Powieść zaczyna się od podróży służbowej młodego agenta nieruchomości do Transylwanii, do zamku Dracula, gdzie spotkać się ma z niejakim hrabią Dracula.
Cel?
Sprzedać panu hrabi działkę pod Londynem.
Co jest w tym ciekawego?
Agent odkrywa, że został we wspomnianym zamku uwięziony, a hrabia nie wydaje się być zwykłym człowiekiem. Już od tych pierwszych rozdziałów spodobały mi się opisy Brama Stokera. Były barwne i pobudzały moją wyobraźnię do tworzenia porywających obrazów rodem z komiksów. Jednakże takie, długie i (moim zdaniem) wspaniałe opisy nie są częste; mogę wymienić zaledwie 3. Taka mała liczba (książka liczy sobie 359 stron, wydanie wydawnictwa Zielona Sowa z 2005) zapamiętanych przeze mnie opisów wynika z faktu, że po prostu nie było ich tak dużo.
Historię Draculi poznajemy poprzez listy, notatki i wpisy do dzienników - przez to często mierzymy się ze zdawkowymi, niepełnymi opisami. Dla mnie nie było to problemem, ale wierzę, że niektórych może odrzucić taki zapis. Osobiście jednak uważam, że przez ten brak licznych rozbudowanych opisów (nie liczyłem ich, mówię to co pamiętam) autor dobrze, realistycznie oddał sposób zapisywania notatek w dziennikach - ich autorzy przelotnie opisują wydarzenia (ich zdaniem) nieistotne skupiając się tylko na tych ważnych.

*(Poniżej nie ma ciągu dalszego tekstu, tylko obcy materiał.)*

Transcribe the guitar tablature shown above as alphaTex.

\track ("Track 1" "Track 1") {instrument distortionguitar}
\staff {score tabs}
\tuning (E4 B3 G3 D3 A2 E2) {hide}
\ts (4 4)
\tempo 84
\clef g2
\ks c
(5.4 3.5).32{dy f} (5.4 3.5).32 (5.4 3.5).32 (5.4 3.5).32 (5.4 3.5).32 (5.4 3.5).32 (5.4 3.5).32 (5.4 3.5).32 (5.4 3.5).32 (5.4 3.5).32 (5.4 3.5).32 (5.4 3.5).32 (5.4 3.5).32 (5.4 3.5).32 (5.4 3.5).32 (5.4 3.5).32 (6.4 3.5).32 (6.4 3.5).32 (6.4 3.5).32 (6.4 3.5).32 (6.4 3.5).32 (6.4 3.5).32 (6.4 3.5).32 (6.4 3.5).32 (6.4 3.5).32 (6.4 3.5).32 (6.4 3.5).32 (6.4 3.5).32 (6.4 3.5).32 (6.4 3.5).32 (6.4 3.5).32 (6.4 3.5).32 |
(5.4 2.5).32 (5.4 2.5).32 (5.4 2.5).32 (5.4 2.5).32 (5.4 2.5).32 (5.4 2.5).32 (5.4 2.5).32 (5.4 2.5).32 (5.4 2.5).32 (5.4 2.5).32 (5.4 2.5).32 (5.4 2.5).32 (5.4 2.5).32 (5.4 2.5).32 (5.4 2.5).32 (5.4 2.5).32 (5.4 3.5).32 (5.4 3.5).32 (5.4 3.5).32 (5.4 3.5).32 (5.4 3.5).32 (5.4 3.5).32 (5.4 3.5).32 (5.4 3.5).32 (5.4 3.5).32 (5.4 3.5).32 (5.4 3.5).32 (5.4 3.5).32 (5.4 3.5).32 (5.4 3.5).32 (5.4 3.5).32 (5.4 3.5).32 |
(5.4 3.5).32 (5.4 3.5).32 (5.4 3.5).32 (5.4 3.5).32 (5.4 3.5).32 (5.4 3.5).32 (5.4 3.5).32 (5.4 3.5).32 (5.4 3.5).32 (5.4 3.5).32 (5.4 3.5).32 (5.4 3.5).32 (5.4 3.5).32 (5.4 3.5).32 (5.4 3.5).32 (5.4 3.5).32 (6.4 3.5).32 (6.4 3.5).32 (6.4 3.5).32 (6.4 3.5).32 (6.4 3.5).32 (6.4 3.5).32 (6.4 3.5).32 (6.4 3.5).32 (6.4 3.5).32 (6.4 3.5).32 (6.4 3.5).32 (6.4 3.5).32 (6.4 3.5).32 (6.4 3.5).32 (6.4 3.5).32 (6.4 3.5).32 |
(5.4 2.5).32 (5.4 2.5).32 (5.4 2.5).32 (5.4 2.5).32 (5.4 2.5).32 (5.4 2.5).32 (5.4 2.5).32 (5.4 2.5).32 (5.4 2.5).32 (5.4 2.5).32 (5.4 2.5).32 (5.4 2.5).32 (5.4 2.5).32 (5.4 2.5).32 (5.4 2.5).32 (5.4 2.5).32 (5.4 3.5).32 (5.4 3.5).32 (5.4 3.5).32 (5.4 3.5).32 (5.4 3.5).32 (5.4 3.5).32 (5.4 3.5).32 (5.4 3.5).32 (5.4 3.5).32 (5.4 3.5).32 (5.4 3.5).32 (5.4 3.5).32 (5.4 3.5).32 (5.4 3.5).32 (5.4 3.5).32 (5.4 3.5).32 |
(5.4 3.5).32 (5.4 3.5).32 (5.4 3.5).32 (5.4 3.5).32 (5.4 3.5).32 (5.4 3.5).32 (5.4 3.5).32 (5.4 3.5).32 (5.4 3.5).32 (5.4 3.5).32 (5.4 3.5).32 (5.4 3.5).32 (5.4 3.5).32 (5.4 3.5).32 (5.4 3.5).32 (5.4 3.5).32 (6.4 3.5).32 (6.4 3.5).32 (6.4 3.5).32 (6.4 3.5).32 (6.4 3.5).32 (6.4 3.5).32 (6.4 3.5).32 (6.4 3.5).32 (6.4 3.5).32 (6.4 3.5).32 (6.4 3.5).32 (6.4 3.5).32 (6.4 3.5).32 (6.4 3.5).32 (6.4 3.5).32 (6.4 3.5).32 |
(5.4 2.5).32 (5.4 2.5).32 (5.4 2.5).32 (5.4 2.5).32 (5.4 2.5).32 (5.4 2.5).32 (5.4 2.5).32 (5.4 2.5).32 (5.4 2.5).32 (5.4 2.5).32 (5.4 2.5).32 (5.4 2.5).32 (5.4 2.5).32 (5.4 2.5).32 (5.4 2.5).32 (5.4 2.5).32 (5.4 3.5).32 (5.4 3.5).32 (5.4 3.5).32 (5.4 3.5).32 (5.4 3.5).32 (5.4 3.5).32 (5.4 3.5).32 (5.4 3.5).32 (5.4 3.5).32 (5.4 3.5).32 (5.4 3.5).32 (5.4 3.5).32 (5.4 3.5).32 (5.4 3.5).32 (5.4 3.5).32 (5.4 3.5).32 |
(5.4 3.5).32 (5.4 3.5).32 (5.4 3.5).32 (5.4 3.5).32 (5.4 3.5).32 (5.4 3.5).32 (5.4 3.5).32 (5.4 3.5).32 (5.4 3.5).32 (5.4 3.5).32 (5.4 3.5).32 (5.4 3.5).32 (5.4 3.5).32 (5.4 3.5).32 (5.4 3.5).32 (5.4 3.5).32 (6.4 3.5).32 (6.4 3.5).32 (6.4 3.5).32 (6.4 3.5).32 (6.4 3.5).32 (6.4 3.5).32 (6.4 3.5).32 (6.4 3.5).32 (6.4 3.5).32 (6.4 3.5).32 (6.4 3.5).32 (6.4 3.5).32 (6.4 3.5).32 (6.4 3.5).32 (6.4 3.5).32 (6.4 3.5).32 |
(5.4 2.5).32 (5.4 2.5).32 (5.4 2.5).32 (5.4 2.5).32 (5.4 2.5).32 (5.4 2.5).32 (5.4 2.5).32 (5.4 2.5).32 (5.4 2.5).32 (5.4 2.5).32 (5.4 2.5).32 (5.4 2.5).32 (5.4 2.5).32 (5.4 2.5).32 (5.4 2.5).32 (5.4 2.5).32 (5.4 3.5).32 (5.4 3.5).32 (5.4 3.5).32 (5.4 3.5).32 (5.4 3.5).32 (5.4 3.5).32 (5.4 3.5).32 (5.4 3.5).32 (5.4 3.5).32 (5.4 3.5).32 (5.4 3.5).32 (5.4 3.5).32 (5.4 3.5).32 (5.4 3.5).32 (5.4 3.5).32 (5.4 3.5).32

Jeżeli mowa o dobrym, godnym pochwały aspekcie książki - nie są nim bohaterowie. Uważam ich za nudnych, a momentami wręcz nieprzyjemnych. Dwie kobiece bohaterki przez większość czasu, zamiast pomagać innym bohaterom, popychać fabułę do przodu ubolewają nad swoją sytuacją albo piszą o tym jak bardzo kochają swoich mężów/narzeczonych/przyjaciół. Poza tym nie mają żadnych cech charakteru. Nic. Praktycznie to samo tyczy się męskich bohaterów - są odważni, szlachetni, poświęcą swoje życie za kobiety, które cenią. Zamieni się ich imiona i nic się nie zmienia. (da się to przecierpieć, gdy się o tym nie myśli).
Przez to nie związałem się z bohaterami i do ostatniego rozdziału podchodziłem z mieszanymi uczuciami - z jednej strony byłem ciekaw jak potoczą się losy Draculi, Dr Van Helsinga i innych bohaterów, a z drugiej czułem obojętność. (Zakończenie podobało mi się, acz ja inaczej bym je opisał - bardziej szczegółowo, tak aby pewne segmenty bardziej wybrzmiały).
Chciałem jeszcze napisać, że książkę czytało mi się szybko - nie że dosłownie, przeczytanie jednego rozdziału zwykle trwało jakieś 30-40 minut (najpewniej po prostu czytam powoli, nie jestem pewien), jednakże ja nie odczuwałem tego upływu czasu - w szczególności w późniejszej części historii; kiedy ta się rozkręciła, czas przy lekturze mijał mi szybko. Jedynie nie znosiłem czytać przemówień/dłuższych wypowiedzi dr Van Helsinga – używa on bardzo dziwnej i moim zdaniem nieprzyjemnej składni: orzeczenie wyrzuca na koniec zdania. Nie znosiłem czytać tego, co mówił, mimo że mnie to ciekawiło.
W skrócie: powieść interesująca jako ciekawostka historyczna (teraz mogę mówić z dumą, że przeczytałem oryginalnego "Draculę") i nawet przyjemna lektura na parę wiosennych wieczorów, ale nie uważam tej za książkę wybitną. Dobrą, taką 6-7/10??? Nie jestem pewien.